Problem details:
A verbatim copy of the lines from the one with "We compare all" through the final line below is required; print it and nothing else.

══════════════════════════════

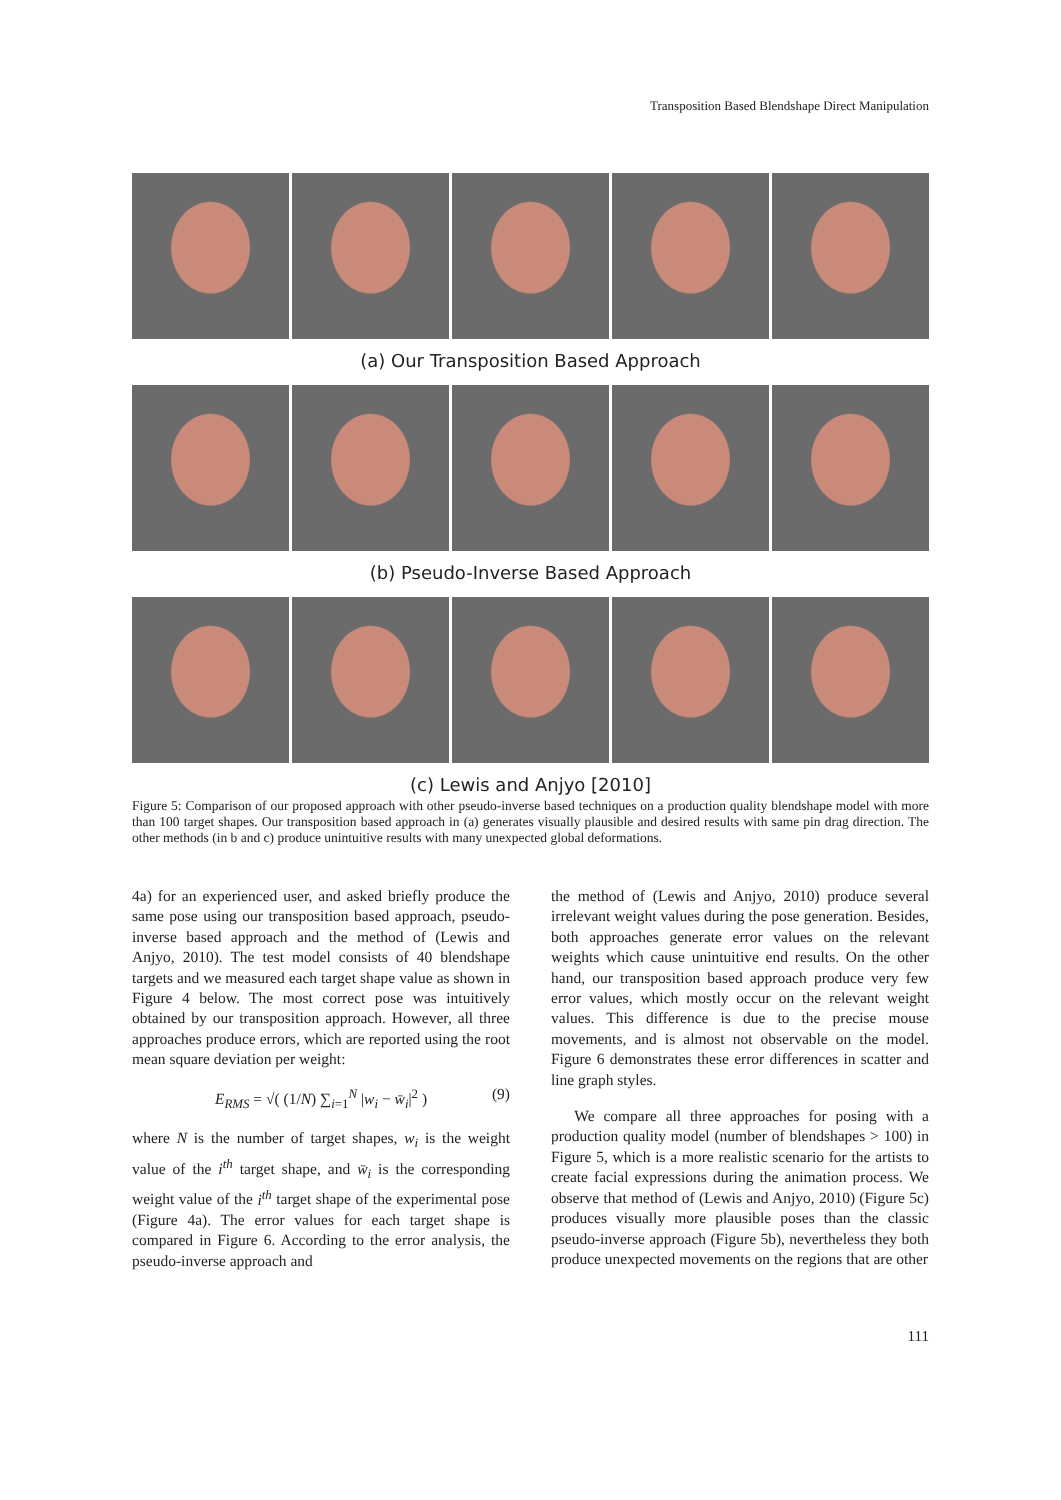Transposition Based Blendshape Direct Manipulation
(a) Our Transposition Based Approach
(b) Pseudo-Inverse Based Approach
(c) Lewis and Anjyo [2010]
Figure 5: Comparison of our proposed approach with other pseudo-inverse based techniques on a production quality blendshape model with more than 100 target shapes. Our transposition based approach in (a) generates visually plausible and desired results with same pin drag direction. The other methods (in b and c) produce unintuitive results with many unexpected global deformations.
4a) for an experienced user, and asked briefly produce the same pose using our transposition based approach, pseudo-inverse based approach and the method of (Lewis and Anjyo, 2010). The test model consists of 40 blendshape targets and we measured each target shape value as shown in Figure 4 below. The most correct pose was intuitively obtained by our transposition approach. However, all three approaches produce errors, which are reported using the root mean square deviation per weight:
E<sub>RMS</sub> = √( (1/N) ∑<sub>i=1</sub><sup>N</sup> |w<sub>i</sub> − w̄<sub>i</sub>|<sup>2</sup> ) (9)
where N is the number of target shapes, w<sub>i</sub> is the weight value of the i<sup>th</sup> target shape, and w̄<sub>i</sub> is the corresponding weight value of the i<sup>th</sup> target shape of the experimental pose (Figure 4a). The error values for each target shape is compared in Figure 6. According to the error analysis, the pseudo-inverse approach and
the method of (Lewis and Anjyo, 2010) produce several irrelevant weight values during the pose generation. Besides, both approaches generate error values on the relevant weights which cause unintuitive end results. On the other hand, our transposition based approach produce very few error values, which mostly occur on the relevant weight values. This difference is due to the precise mouse movements, and is almost not observable on the model. Figure 6 demonstrates these error differences in scatter and line graph styles.
We compare all three approaches for posing with a production quality model (number of blendshapes > 100) in Figure 5, which is a more realistic scenario for the artists to create facial expressions during the animation process. We observe that method of (Lewis and Anjyo, 2010) (Figure 5c) produces visually more plausible poses than the classic pseudo-inverse approach (Figure 5b), nevertheless they both produce unexpected movements on the regions that are other
111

══════════════════════════════

Your response:
We compare all three approaches for posing with a production quality model (number of blendshapes > 100) in Figure 5, which is a more realistic scenario for the artists to create facial expressions during the animation process. We observe that method of (Lewis and Anjyo, 2010) (Figure 5c) produces visually more plausible poses than the classic pseudo-inverse approach (Figure 5b), nevertheless they both produce unexpected movements on the regions that are other
111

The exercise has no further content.